I'm trying to formulate Axiom of Choice in terms of $P(\prod_{i \in I}{X_i})$, but end up with the following questions.
Let $P(X)$ be the power set of $X$.In general, is it correct, or legitimate to write: $P(\prod_{i \in I}{X_i}) = \prod_{i \in I}{P(X_i)}$?
Let $|X|$ be the cardinality of $X$.Is it the case $|P(\prod_{i \in I}{X_i})| \leq \prod_{i \in I}{|P(X_i)|}$?
Note that all the elements in $\mathcal P(\prod X_i)$ are sets of functions, whereas $\prod\mathcal P(X_i)$ is a set of functions whose range is sets.
So equality never really holds.
In terms of cardinality, Ross already showed the inequality fails for finite sets. However assuming the axiom of choice we can say the following: Denote by $\mathcal P^+(X)$ all the non-empty subsets of $X$, then: $$\left|\prod_{i\in I}\mathcal P^+(X_i)\right|\leq\left|\mathcal P\left(\prod_{i\in I} X_i\right)\right|$$
This is given by the function $\langle A_i\mid i\in I\rangle\mapsto\{g\mid \forall i\in I. g(i)\in A_i\}$ is clearly injective.
The reason we need to consider $\mathcal P^+(X_i)$ is that if the empty set is present in more than one factor the above function is not an injection. Depending on the cardinality of $I$ and the $X_i$'s it might be possible to show there exists an actual injection from the product of the power sets.
Without the axiom of choice, however, things may be different.

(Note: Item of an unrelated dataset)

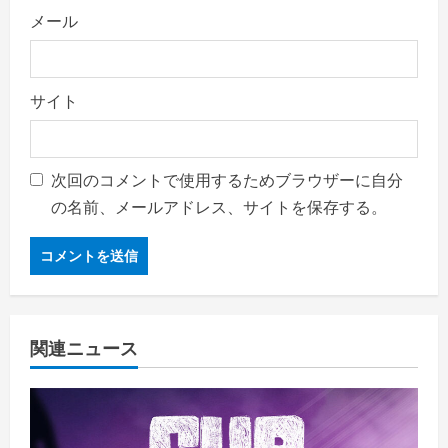
メール
サイト
次回のコメントで使用するためブラウザーに自分
の名前、メールアドレス、サイトを保存する。
関連ニュース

If $X_i\neq\varnothing$ but $\prod X_i=\varnothing$ then we have $\mathcal P(\prod X_i)=\{\varnothing\}$ whereas $\prod\mathcal P(X_i)$ is never empty because the function $f(i)=X_i$ is in that product (as well in the product $\prod\mathcal P^+(X_i)$).
It is even easy to show that if at least one $X_i$ has two elements then $\prod\mathcal P^+(X_i)$ has more than one element (let alone the product of the full power sets).
It might be nicer, if so, to formulate the axiom of choice as the inequality above about the product of $\mathcal P^+(X_i)$ having an injection into the power set of the product. Although to be fair I'm not sure I see much point to such formulation.